Cocoa is one of the 7 products affected by this new regulation (RDUE) and will therefore soon have to be fully traceable from the production plot to the consumer. For their part, Côte d'Ivoire and Ghana, which account for 60% of the world's cocoa production, have produced the West African standard ARS-1000, which sets out the requirements for "good practice" in cocoa production, with the aim of guaranteeing the traceability and environmental sustainability of the sector.

Achieving this level of transparency in the cocoa sector will require far-reaching changes to the organisation of a sector that has for so long been characterised by the opacity of the raw material's origins. After decades of largely unfulfilled promises to eradicate deforestation, eliminate child labour and promote "good agricultural practices", companies in the cocoa sector are now faced with legal obligations that apply to everyone. However, the various links in the cocoa-chocolate chain have neither the same assets nor the same constraints when it comes to making the changes needed to meet the sector's socio-economic and environmental challenges.
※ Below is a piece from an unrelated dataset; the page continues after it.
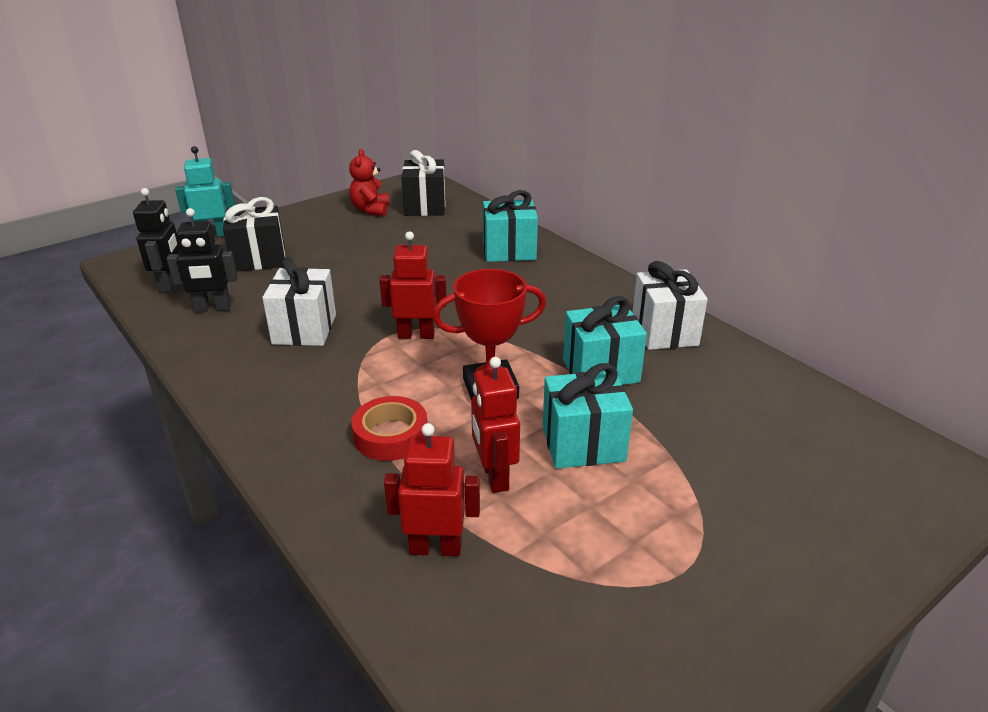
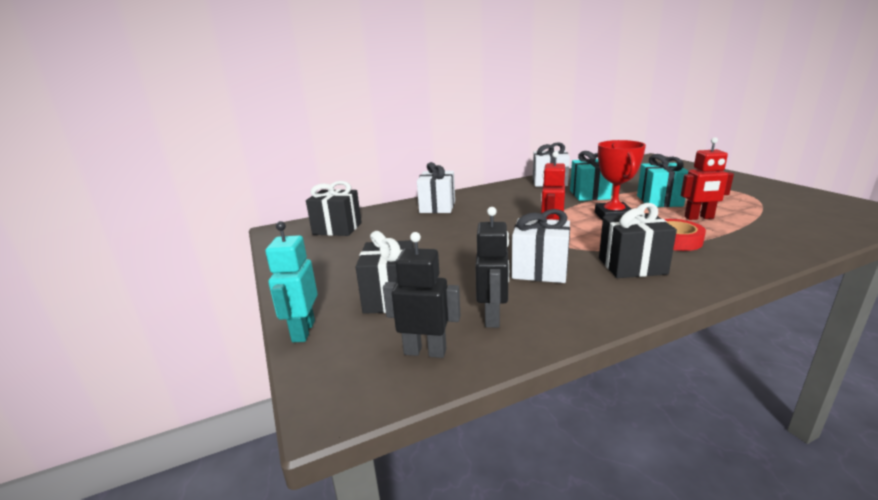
camera: 75 degrees left, 10 degrees down
(308, 390) = (632, 266): none -> black gift
(370, 210) = (322, 248): red teddy bear -> none
(435, 548) = (770, 231): red robot -> none
(509, 251) = (437, 207): turquoise gift -> white gift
In this context, are the common rules of the game ("level playing field") sufficient to guarantee the sector's ecological transition? How will and can players comply with the requirements of the EUDR and the ARS-1000 standard? In particular, what are the direct impacts on the actors furthest upstream in the sector: producers and cooperatives? With a view to supporting these changes, Commerce Équitable France, the Réseau Ivoirien du Commerce Équitable (RICE), the Fair Trade Advocacy Office (FTAO) and Agronomes et Vétérinaires Sans Frontières (AVSF) commissioned IDEF and BF Consult to carry out a study on the costs of compliance with ARS-1000 and RDUE standards for Ivorian cocoa cooperatives.